FrancescoPeriti/Llama3Dictionary-merge
FrancescoPeriti/Llama3Dictionary-merge is an 8 billion parameter language model developed by Francesco Periti, integrating a fine-tuned Llama 3 model with Meta-Llama-3-8B-Instruct. This model is specifically fine-tuned on English datasets to generate concise sense definitions for target words within a given usage example. It functions as a dictionary, providing in-context definitions rather than selecting from a list, and has achieved new state-of-the-art results in definition generation and lexical semantics tasks.
Loading preview...
Model Overview
FrancescoPeriti/Llama3Dictionary-merge is an 8 billion parameter model that combines a specialized fine-tuned Llama 3 variant with the base meta-llama/Meta-Llama-3-8B-Instruct model.
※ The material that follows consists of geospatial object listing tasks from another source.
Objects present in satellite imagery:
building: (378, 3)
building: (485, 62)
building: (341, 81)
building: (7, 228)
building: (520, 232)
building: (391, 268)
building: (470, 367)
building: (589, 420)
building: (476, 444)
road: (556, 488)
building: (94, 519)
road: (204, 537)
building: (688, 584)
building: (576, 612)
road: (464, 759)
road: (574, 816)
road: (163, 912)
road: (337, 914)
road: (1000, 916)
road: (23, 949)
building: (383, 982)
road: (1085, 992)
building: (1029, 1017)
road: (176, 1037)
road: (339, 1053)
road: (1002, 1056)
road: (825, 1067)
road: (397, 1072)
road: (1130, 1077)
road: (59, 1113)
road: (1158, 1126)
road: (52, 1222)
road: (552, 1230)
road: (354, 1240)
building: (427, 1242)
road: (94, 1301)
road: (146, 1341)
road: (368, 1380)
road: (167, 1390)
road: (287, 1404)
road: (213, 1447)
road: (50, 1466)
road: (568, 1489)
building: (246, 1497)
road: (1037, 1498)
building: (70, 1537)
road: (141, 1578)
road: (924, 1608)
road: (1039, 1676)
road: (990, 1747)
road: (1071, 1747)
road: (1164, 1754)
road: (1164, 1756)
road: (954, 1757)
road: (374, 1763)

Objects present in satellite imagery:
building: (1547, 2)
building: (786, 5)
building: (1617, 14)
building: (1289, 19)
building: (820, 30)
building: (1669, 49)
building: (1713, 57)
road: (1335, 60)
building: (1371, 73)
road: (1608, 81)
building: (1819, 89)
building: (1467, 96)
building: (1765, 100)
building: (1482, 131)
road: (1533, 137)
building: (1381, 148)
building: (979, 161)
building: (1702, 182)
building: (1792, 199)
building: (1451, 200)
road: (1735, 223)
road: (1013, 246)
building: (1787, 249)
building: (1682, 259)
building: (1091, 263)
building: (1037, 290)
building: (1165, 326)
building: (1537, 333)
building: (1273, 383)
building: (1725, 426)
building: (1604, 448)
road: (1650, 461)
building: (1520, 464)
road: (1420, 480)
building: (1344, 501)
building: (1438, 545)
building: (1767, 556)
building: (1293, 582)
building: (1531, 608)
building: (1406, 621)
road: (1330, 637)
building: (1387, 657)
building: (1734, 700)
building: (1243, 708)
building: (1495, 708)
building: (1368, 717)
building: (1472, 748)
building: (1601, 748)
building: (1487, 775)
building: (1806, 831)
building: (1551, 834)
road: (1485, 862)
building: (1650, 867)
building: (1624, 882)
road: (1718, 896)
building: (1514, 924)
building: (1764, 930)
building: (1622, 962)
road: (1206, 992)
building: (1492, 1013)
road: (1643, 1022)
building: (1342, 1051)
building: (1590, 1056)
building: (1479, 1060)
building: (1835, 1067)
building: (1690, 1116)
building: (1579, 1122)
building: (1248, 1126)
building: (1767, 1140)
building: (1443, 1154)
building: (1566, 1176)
Developed by Francesco Periti, David Alfter, and Nina Tahmasebi, this model is designed to generate in-context sense definitions for English words, as detailed in their paper "Automatically Generated Definitions and their utility for Modeling Word Meaning" (https://aclanthology.org/2024.emnlp-main.776/).
Key Capabilities
- In-Context Definition Generation: Given a target word and a usage example, the model produces a precise sense definition for that specific context.
- Lexicographical Functionality: It operates like a dictionary, but instead of offering a list of definitions, it directly provides the relevant sense.
- Research-Oriented: Primarily intended for research purposes in lexical semantics.
- State-of-the-Art Performance: Achieves new state-of-the-art results in the Definition Generation task and improves performance on lexical semantics tasks such as Word-in-Context, Word Sense Induction, and Lexical Semantic Change.
Use Cases
- Lexicography Research: Ideal for studies involving automatic definition generation and understanding word meaning.
- NLP Applications: Can be integrated into systems requiring precise, context-aware word definitions.
Limitations
- English-Only: Fine-tuned exclusively on English datasets.
- Potential for Bias: Generated definitions may reflect biases and stereotypes present in the underlying language model and training data.